# [TASK STATEMENT]
Recast the rows below as a Markdown table with two columns, Nr and Line. Start with the line containing "common name: Pale Crescent" and go on through the line containing "scientific name: Carex limosa". Number each line and leave out blank lines.

::::

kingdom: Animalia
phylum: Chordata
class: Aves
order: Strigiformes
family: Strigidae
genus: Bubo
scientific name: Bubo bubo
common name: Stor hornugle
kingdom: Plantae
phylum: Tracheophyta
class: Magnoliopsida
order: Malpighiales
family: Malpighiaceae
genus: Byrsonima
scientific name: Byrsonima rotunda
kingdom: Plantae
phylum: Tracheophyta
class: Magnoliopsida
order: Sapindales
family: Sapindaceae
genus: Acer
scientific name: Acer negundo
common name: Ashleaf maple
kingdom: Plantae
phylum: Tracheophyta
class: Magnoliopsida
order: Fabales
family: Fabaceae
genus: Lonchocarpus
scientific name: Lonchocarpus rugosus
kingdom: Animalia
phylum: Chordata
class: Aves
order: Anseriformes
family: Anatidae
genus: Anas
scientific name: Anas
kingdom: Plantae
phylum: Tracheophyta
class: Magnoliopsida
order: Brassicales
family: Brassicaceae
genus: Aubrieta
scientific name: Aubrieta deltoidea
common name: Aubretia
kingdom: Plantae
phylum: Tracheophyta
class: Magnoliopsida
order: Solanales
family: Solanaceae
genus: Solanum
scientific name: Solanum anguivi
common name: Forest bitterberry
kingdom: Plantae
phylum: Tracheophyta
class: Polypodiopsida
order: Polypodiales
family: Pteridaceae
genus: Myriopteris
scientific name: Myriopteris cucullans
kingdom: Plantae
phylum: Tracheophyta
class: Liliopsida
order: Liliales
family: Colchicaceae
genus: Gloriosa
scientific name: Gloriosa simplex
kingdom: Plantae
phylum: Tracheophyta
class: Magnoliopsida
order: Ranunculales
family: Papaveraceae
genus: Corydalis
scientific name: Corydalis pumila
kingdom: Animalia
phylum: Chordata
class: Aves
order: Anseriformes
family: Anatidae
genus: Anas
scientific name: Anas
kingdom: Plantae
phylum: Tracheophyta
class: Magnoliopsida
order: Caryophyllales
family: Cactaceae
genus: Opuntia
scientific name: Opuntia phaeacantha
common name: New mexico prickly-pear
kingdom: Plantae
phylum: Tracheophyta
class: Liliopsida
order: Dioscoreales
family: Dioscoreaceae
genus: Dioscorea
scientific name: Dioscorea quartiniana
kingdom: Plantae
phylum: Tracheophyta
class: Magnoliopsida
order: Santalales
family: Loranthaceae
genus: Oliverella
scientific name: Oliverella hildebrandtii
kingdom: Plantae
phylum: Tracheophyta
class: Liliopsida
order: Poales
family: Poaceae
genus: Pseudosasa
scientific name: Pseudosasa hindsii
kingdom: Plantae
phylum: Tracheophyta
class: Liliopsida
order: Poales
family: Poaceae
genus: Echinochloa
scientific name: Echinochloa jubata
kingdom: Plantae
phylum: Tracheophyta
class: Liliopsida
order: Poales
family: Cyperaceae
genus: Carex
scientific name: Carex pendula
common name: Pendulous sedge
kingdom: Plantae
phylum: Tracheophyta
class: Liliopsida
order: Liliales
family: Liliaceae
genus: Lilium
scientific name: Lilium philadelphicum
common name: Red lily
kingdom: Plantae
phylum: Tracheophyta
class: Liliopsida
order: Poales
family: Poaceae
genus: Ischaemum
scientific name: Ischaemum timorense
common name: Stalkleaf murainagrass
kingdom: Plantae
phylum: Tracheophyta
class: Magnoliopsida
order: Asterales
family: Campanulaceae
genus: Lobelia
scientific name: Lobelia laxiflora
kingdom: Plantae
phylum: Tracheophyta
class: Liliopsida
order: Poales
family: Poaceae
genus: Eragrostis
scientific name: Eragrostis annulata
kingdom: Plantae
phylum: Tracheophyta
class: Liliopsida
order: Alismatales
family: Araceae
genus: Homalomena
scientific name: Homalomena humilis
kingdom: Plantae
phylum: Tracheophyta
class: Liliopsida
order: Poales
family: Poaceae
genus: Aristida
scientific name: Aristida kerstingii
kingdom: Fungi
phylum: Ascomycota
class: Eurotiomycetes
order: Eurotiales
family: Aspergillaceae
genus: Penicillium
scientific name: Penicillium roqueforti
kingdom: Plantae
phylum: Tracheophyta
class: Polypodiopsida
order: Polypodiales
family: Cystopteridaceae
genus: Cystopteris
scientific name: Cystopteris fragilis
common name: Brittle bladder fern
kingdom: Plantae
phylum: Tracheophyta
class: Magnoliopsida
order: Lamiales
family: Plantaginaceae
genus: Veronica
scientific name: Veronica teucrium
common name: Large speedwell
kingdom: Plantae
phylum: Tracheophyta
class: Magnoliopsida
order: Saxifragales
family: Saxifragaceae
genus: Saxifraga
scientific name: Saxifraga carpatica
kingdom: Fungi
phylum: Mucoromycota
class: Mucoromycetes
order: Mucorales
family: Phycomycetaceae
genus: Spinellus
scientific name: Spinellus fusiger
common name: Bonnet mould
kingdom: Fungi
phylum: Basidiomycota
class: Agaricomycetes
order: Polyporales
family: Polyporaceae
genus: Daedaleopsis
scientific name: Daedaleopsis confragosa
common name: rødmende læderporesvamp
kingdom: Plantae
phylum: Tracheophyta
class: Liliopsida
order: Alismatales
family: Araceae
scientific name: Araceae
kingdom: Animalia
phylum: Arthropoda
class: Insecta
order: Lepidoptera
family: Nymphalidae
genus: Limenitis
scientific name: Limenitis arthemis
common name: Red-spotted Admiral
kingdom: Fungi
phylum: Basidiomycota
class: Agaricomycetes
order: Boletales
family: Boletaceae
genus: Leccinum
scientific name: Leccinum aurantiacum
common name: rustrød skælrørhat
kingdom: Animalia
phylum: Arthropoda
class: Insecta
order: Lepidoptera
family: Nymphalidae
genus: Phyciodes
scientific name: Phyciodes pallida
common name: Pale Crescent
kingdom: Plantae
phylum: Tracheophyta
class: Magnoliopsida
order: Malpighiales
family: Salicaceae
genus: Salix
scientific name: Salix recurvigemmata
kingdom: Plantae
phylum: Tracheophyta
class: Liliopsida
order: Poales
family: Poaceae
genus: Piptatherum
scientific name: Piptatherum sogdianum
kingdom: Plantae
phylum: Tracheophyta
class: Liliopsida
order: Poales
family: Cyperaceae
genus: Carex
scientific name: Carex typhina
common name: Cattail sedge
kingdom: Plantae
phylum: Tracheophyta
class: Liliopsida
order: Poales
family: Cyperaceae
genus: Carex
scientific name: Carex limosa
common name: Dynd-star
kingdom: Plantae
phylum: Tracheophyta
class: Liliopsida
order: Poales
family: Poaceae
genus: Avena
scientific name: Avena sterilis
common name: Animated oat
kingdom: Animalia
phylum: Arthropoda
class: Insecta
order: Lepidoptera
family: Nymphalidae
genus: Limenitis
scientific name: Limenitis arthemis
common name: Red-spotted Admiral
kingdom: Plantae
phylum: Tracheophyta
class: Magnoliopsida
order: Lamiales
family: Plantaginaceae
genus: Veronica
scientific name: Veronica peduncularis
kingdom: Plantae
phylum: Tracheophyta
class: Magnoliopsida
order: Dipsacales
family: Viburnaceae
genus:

::::

# [SOLUTION TO THIS PROBLEM]
| Nr | Line |
|---|---|
| 1 | common name: Pale Crescent |
| 2 | kingdom: Plantae |
| 3 | phylum: Tracheophyta |
| 4 | class: Magnoliopsida |
| 5 | order: Malpighiales |
| 6 | family: Salicaceae |
| 7 | genus: Salix |
| 8 | scientific name: Salix recurvigemmata |
| 9 | kingdom: Plantae |
| 10 | phylum: Tracheophyta |
| 11 | class: Liliopsida |
| 12 | order: Poales |
| 13 | family: Poaceae |
| 14 | genus: Piptatherum |
| 15 | scientific name: Piptatherum sogdianum |
| 16 | kingdom: Plantae |
| 17 | phylum: Tracheophyta |
| 18 | class: Liliopsida |
| 19 | order: Poales |
| 20 | family: Cyperaceae |
| 21 | genus: Carex |
| 22 | scientific name: Carex typhina |
| 23 | common name: Cattail sedge |
| 24 | kingdom: Plantae |
| 25 | phylum: Tracheophyta |
| 26 | class: Liliopsida |
| 27 | order: Poales |
| 28 | family: Cyperaceae |
| 29 | genus: Carex |
| 30 | scientific name: Carex limosa |